Just a year into our marriage and my heart
was still, somehow, full to its brim with you.
On a day such as that, the usual; flowers
and a set of earrings that weren’t quite
my taste. You hadn’t even taken
the price off. And for her?
A necklace, that was her taste, and charmed her.
Triumphantly winning the heart
of someone you knew couldn’t be taken
again. But that didn’t stop you.
And I’ll admit, I wasn’t quite
convinced that you bought your mum the flowers.
Each day I’d watch my flowers
as they sank into an ugly mess. Quite
revolting, really. You called her,
daily, and thought I hadn’t taken
the hints. Without the heart
to tell my face, you coward! You
Piece of sh*t! I screamed at you,
and you asked if I’d taken
my medication. I asked about her,
and you took me and my broken heart
to see your mother. Surrounded by flowers
in a hospital bed. Quite
A shock, I couldn’t deny. And quite
the fool I felt. For a while, I held her
hand, and she thanked us for the flowers.
I ate a chocolate from a heart-
shaped box. Then, red-faced, scowling, you
drove me home, said I’d taken
Too much from you already. Taken?
I asked. And I saw her
sickening face as you shattered my vase of flowers.
I’d never seen something quite
so beautiful as those shards of glass. You
left me, staring at them, with my empty heart.
Everything had been taken. You’d given your heart
to her, but I knew you had been quite
right. All that remained of you, were the dead flowers.
I wrote this poem as a way of experimenting with form. Some of you may recognise this as a sestina. For those who don’t, a sestina is a poem that follows a strict pattern of the repetition of the six end-words of the first stanza throughout all following stanzas. The final word of the stanza must also be the first of the next. There is always a three-line stanza at the end that includes all six words. The form is quite difficult to explain (and just as difficult to write in!) but I eventually managed this narrative-like poem about a woman who falsely accuses her husband of having an affair.
When writing a sestina, an important part is deciding which six words you will be using to repeat throughout. I decided it would be easier if I chose words that had some different properties, i.e. concrete nouns, verbs and pronouns. I felt this would give me more space to experiment within the stanzas.

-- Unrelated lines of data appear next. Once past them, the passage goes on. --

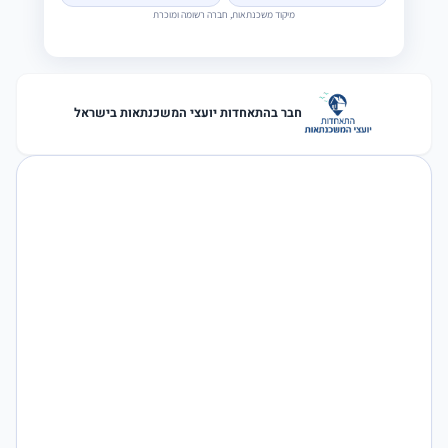
מיקוד משכנתאות, חברה רשומה ומוכרת
חבר בהתאחדות יועצי המשכנתאות בישראל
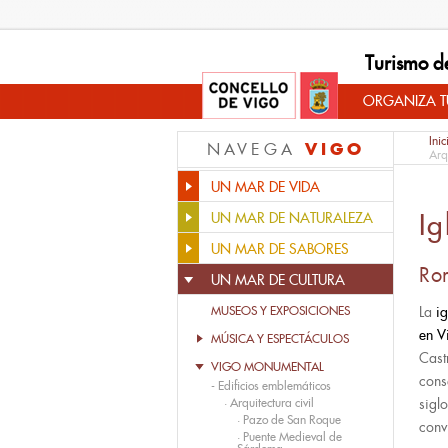
Turismo d
ORGANIZA TU
Inic
VIGO
NAVEGA
Arq
UN MAR DE VIDA
Ig
UN MAR DE NATURALEZA
UN MAR DE SABORES
Ro
UN MAR DE CULTURA
MUSEOS Y EXPOSICIONES
La
i
en V
MÚSICA Y ESPECTÁCULOS
Cast
VIGO MONUMENTAL
cons
-
Edificios emblemáticos
·
Arquitectura civil
sigl
·
Pazo de San Roque
conv
·
Puente Medieval de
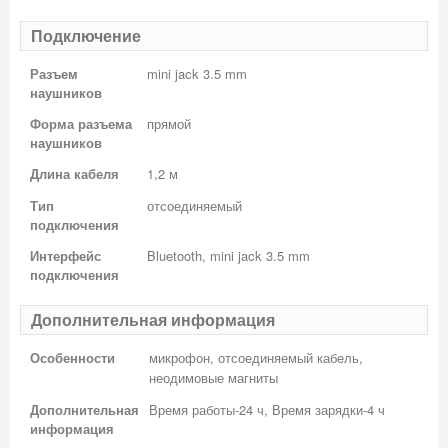
Подключение
Разъем
mini jack 3.5 mm
наушников
Форма разъема
прямой
наушников
Длина кабеля
1,2 м
Тип
отсоединяемый
подключения
Интерфейс
Bluetooth, mini jack 3.5 mm
подключения
Дополнительная информация
Особенности
микрофон, отсоединяемый кабель,
неодимовые магниты
Дополнительная
Время работы-24 ч, Время зарядки-4 ч
информация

Although my main focus was making sure I kept within the rules of the form, I also tried to use some other poetic techniques such as symbolism. I wanted the flowers to vaguely represent the relationship between the two characters; “my flowers…sank into an ugly mess” and “you shattered my vase of flowers”. Creating rhythm and rhyme in a sestina is, for obvious reasons, very difficult, so I avoided trying to do that (though I do think the poem reads quite well as a monologue anyway).
Another important addition to the poem were the small sections of dialogue. Giving characters a concrete, distinguishable voice in poetry is a fantastic way to bring them to life. The woman in this poem is clearly very troubled, and has issues trusting her husband. However, I also tried to create implications that she was mentally unstable. This became clearer in the line “asked if I’d taken my medication”, though I felt the dialogue, showing the extent of her over-reaction could have been a clue to this.
I hope you enjoyed my attempt at a sestina!
Some questions from me:
Would you have noticed the unusual form if it hadn’t been pointed out?
Do you believe the husband or the wife?